Variété spéciale de la race berrichonne d’après certains, ancêtre de la race berrichonne selon d’autres, le mouton « de Crevant » a eu une belle notoriété au 19ème siècle (et avant) jusqu’au début du 20ème siècle. « Le mouton « de Crevant » forme le fond des bergeries dans la majeure partie des cantons de La Châtre, Sainte Sévère et Aigurande, et dans une faible portion de celui de Neuvy Saint Sépulchre » « I l s’étend dans ceux de Boussac, de Chatelus, et de Bonnat »

Ses caractères ont été définis par la Commission du Livre d’origine de la race ovine berrichonne, variété de Crevant.

› Taille pouvant atteindre 0.80m
› Poids maximum : 80 kilos
› Tête très forte, allongée, chauve, sans
jarre, à poils très brillants sur les joues ;
front large, bombé, dans les deux sens,
sans chevilles osseuses ; nez busqué ;
oreilles longues et larges à la base, portées presque horizontalement.
› Membres forts, blancs, non couverts, jarret large ; cou court
› Dos et croupe larges.
› Gigot un peu plat.
› Ceinture sanglée.
› Laine fine et blanche à mèches longues.

Il a été élevé pour sa laine, les béliers étaient vendus pour la reproduction, plus tard, après l’effondrement du prix de la laine, on améliora la race pour la production de viande.

 

Avant 1855 «La laine du mouton de Crevant est de grande qualité, recherchée par les manufactures, même hors département, qui viennent s’approvisionner sur le Bas Berry; c’est un revenu non négligeable dans les exploitations (90%), qui fait de Crevant et sa foire, le pivot du négoce dans l’arrondissement de La Châtre.»

9 mai 1854 : à la foire de Crevant le prix des béliers s’éleva à un chiffre énorme. Proposés à 100 francs, ils se vendirent 70 à 80 Frcs, alors qu’en temps ordinaire ils partaient à 30 ou 40 Frcs

Avec l’amélioration des races ailleurs, et la collusion des acheteurs des manufactures de Châteauroux, le revenu est devenu infime.

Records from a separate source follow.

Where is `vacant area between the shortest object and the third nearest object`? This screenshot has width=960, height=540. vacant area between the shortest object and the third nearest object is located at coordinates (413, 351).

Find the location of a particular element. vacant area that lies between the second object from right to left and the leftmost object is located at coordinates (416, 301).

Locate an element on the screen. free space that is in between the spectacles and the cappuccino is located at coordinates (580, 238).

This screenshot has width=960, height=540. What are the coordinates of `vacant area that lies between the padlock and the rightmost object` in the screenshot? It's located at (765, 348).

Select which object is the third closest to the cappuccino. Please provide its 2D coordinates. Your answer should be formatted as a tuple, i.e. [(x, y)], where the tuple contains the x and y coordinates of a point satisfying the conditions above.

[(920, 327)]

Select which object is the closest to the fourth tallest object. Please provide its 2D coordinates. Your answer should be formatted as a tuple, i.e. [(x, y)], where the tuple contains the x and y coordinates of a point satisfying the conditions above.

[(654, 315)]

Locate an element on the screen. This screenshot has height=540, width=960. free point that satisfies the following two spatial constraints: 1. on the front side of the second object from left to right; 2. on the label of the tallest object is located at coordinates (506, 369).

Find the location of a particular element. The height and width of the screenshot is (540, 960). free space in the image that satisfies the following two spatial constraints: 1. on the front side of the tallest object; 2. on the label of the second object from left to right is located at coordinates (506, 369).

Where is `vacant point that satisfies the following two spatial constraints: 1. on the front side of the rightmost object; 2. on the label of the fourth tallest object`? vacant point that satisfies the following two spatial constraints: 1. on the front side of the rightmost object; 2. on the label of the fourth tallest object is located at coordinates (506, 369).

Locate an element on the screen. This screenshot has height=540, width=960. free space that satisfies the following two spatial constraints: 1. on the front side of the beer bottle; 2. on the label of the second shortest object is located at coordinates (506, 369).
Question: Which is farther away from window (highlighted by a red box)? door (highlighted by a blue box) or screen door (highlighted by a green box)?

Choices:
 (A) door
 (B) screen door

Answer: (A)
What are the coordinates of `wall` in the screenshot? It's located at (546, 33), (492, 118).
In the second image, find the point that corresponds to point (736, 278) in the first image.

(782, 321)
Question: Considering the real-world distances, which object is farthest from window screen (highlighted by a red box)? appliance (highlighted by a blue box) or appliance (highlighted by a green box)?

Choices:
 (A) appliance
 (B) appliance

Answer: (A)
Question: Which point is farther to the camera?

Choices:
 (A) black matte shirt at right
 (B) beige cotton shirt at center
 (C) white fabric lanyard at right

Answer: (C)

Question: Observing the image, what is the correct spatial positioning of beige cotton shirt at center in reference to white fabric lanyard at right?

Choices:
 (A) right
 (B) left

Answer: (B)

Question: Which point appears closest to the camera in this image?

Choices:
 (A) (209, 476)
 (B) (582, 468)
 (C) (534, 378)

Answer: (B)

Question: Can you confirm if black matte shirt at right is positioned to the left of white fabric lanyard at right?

On décida donc d’améliorer l’espèce de Crevant dans le but de produire de la viande. Ce qui passe par l’amélioration de l’alimentation. On fait des essais, semis de trèfles, achat de nouvelles charrues Dombasle, et de herse en fer.

1857 : La foire aux moutons de Crevant aura lieu le 2 septembre Même année : Le mouton de Crevant est absent du Concours régional de Châteauroux, ce que la gazette déplore : « celle de Crevant est la plus estimée. (des races berrichonnes). Il eût été intéressant de trouver dans la liste des récompenses décernées la preuve incontestable de cette supériorité. » puis : » La variété de Crevant parait être la précieuse source à laquelle peuvent être puisées les plus importantes améliorations à introduire dans la nombreuse population ovine du Berri »

1865 : Circulaire et avis de M le Préfet de l’Indre déplaçant la foire du 2 septembre à Crevant au 18 août, en raison de la proximité de la foire d’Ardentes, à la demande du conseil municipal de Crevant. Il existe une autre foire le 9 mai.

1866 « La bête à laine de Crevant doit sa supériorité à des ressources fourragères plus abondantes,…., et à quelques soins particuliers qui accompagnent toujours l’accroissement de valeur d’une race…qui ne doit qu’à des circonstances locales…. leur supériorité relative n’a pas d’autre cause. » Eug. Gayot qui rejette l’idée d’une origine étrangère.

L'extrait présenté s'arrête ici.